▶ [REQUIREMENT] Copy the data below verbatim, leaving no line out.

▶ [MATERIAL SUPPLIED]
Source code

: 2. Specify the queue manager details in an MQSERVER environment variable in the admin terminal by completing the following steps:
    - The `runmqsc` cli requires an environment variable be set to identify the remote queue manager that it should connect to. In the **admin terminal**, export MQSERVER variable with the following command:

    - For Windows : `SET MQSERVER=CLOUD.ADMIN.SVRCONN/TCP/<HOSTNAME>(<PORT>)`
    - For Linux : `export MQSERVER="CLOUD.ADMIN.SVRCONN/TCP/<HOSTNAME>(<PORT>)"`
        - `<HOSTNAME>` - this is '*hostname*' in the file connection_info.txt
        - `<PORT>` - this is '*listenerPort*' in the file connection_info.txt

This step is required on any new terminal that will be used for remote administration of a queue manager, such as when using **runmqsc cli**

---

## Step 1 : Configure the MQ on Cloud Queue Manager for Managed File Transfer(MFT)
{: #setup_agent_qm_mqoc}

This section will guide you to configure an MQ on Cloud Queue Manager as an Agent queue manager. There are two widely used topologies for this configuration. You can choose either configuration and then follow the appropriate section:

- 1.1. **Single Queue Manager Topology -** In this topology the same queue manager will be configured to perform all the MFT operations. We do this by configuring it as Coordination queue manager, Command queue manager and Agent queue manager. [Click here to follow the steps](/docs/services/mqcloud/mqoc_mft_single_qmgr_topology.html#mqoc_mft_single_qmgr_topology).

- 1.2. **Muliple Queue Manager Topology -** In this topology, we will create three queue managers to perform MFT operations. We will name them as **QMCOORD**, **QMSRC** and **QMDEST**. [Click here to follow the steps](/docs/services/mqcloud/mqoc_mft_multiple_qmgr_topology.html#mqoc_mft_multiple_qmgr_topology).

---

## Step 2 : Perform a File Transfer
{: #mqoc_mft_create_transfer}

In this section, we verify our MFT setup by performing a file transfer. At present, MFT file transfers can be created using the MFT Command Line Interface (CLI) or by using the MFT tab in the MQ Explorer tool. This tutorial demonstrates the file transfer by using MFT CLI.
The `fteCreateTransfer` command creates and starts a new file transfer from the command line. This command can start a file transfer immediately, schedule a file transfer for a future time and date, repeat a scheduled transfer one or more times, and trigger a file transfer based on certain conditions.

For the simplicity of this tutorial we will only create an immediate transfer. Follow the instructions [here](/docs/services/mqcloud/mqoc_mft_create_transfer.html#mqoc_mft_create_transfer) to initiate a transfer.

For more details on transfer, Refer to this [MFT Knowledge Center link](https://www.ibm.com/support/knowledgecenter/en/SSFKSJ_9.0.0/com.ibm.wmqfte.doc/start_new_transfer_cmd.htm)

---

▶ [OUTPUT BELOW]
Source code

: 2. Specify the queue manager details in an MQSERVER environment variable in the admin terminal by completing the following steps:
    - The `runmqsc` cli requires an environment variable be set to identify the remote queue manager that it should connect to. In the **admin terminal**, export MQSERVER variable with the following command:

    - For Windows : `SET MQSERVER=CLOUD.ADMIN.SVRCONN/TCP/<HOSTNAME>(<PORT>)`
    - For Linux : `export MQSERVER="CLOUD.ADMIN.SVRCONN/TCP/<HOSTNAME>(<PORT>)"`
        - `<HOSTNAME>` - this is '*hostname*' in the file connection_info.txt
        - `<PORT>` - this is '*listenerPort*' in the file connection_info.txt

This step is required on any new terminal that will be used for remote administration of a queue manager, such as when using **runmqsc cli**

---

## Step 1 : Configure the MQ on Cloud Queue Manager for Managed File Transfer(MFT)
{: #setup_agent_qm_mqoc}

This section will guide you to configure an MQ on Cloud Queue Manager as an Agent queue manager. There are two widely used topologies for this configuration. You can choose either configuration and then follow the appropriate section:

- 1.1. **Single Queue Manager Topology -** In this topology the same queue manager will be configured to perform all the MFT operations. We do this by configuring it as Coordination queue manager, Command queue manager and Agent queue manager. [Click here to follow the steps](/docs/services/mqcloud/mqoc_mft_single_qmgr_topology.html#mqoc_mft_single_qmgr_topology).

- 1.2. **Muliple Queue Manager Topology -** In this topology, we will create three queue managers to perform MFT operations. We will name them as **QMCOORD**, **QMSRC** and **QMDEST**. [Click here to follow the steps](/docs/services/mqcloud/mqoc_mft_multiple_qmgr_topology.html#mqoc_mft_multiple_qmgr_topology).

---

## Step 2 : Perform a File Transfer
{: #mqoc_mft_create_transfer}

In this section, we verify our MFT setup by performing a file transfer. At present, MFT file transfers can be created using the MFT Command Line Interface (CLI) or by using the MFT tab in the MQ Explorer tool. This tutorial demonstrates the file transfer by using MFT CLI.
The `fteCreateTransfer` command creates and starts a new file transfer from the command line. This command can start a file transfer immediately, schedule a file transfer for a future time and date, repeat a scheduled transfer one or more times, and trigger a file transfer based on certain conditions.

For the simplicity of this tutorial we will only create an immediate transfer. Follow the instructions [here](/docs/services/mqcloud/mqoc_mft_create_transfer.html#mqoc_mft_create_transfer) to initiate a transfer.

For more details on transfer, Refer to this [MFT Knowledge Center link](https://www.ibm.com/support/knowledgecenter/en/SSFKSJ_9.0.0/com.ibm.wmqfte.doc/start_new_transfer_cmd.htm)

---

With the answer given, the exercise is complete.